It’s hard to beat hibiscus flowers just for pure visual impact. They’re pretty easy to grow, too. But depending on what type of hibiscus you have, you may want to take some steps when the weather turns cold to keep your hibiscus producing those big, beautiful flowers.
That’s what Laureen had in mind when she asked:
“What is the fall maintenance for a hibiscus to come back the following summer? We planted them in May and they have grown and bloomed all summer. Would like to keep them going for as many years as possible.”
A couple of our resident experts on The Home Depot’s online How-To Community teamed up to answer Laureen’s question about hibiscus care.
Three Types of Hibiscus
Community associate LawnRanger says when it comes to hibiscus care, a lot depends on what type of hibiscus you have:
- Hardy hibiscus (Hibiscus moscheutos) are perennial plants that die back completely to the ground in the winter and will reappear next spring to produce the largest of blooms in the summer.
- Althea (Hibiscus syriacus), or Rose of Sharon, is a deciduous shrub that retain its woody growth while losing its leaves in winter. These are often tree formed and can reach 10 feet in height.
- Tropical hibiscus (Hibiscus rosa-sinensis) are the most prolific bloomers, with a wide variety of colors, continually blooming all summer. These tropical plants cannot tolerate exposure to cold weather. This is the only hibiscus that requires over wintering indoors.
The first two, Hardy hibiscus and Althea, are hardy to Climate Zones 5-8, and generally don’t require much preparation for cold weather. But, Tropical hibiscus varieties, as the name suggests, don’t like cold weather, and will need some special attention.
Maintain Your Hibiscus in Cold Weather
CoachDave spelled out how to care for your tropical varieties of hibiscus:
If you are in an area that has freezing temperatures your hibiscus should be in a container so you can bring it into a garage to protect it during the winter.
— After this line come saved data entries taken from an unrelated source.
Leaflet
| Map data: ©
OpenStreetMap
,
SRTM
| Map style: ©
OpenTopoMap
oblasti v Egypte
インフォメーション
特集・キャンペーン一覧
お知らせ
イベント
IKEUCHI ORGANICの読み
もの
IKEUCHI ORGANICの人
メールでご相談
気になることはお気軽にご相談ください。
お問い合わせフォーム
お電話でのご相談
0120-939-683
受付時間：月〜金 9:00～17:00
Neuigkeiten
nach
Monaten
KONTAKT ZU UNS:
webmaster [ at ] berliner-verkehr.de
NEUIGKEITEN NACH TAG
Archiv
Hibiscus is a tropical plant and can only tolerate a night or two of light freezes.
During the times of the year when there is little sunlight (like October), you can prune your hibiscus to get the shape you need. At this time you won’t want to fertilize because there will be little blooms for most areas. If you are in a place like Florida, southern parts of Texas, or Southern California, you can enjoy blooms all year round. But if you live in a zone with cold winters, you should cut off about 4-5 inches of growth. This will help eliminate bugs and let the plant rest instead of struggling to grow with limited light.
At this time the leaves will turn yellow and fall off. Don’t worry, this is normal and they will regrow when the weather gets warmer. Remember, also, it’s important not to fertilize at this time.
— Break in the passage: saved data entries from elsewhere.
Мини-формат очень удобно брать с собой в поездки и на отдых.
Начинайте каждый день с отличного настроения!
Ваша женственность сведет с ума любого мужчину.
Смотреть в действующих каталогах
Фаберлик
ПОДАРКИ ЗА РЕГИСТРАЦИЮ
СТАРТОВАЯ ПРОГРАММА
In spring it’s time to take your hibiscus back outside to enjoy the weather. Some water-soluble acidic fertilizer will give them a gentle push to begin creating new leaves and blooms. When you see the new growth, use some slow-release acidic fertilizer every other month until fall.
It’s not terribly difficult to keep most hibiscus growing and blooming for many years, which is probably another reason so many gardeners love hibiscus.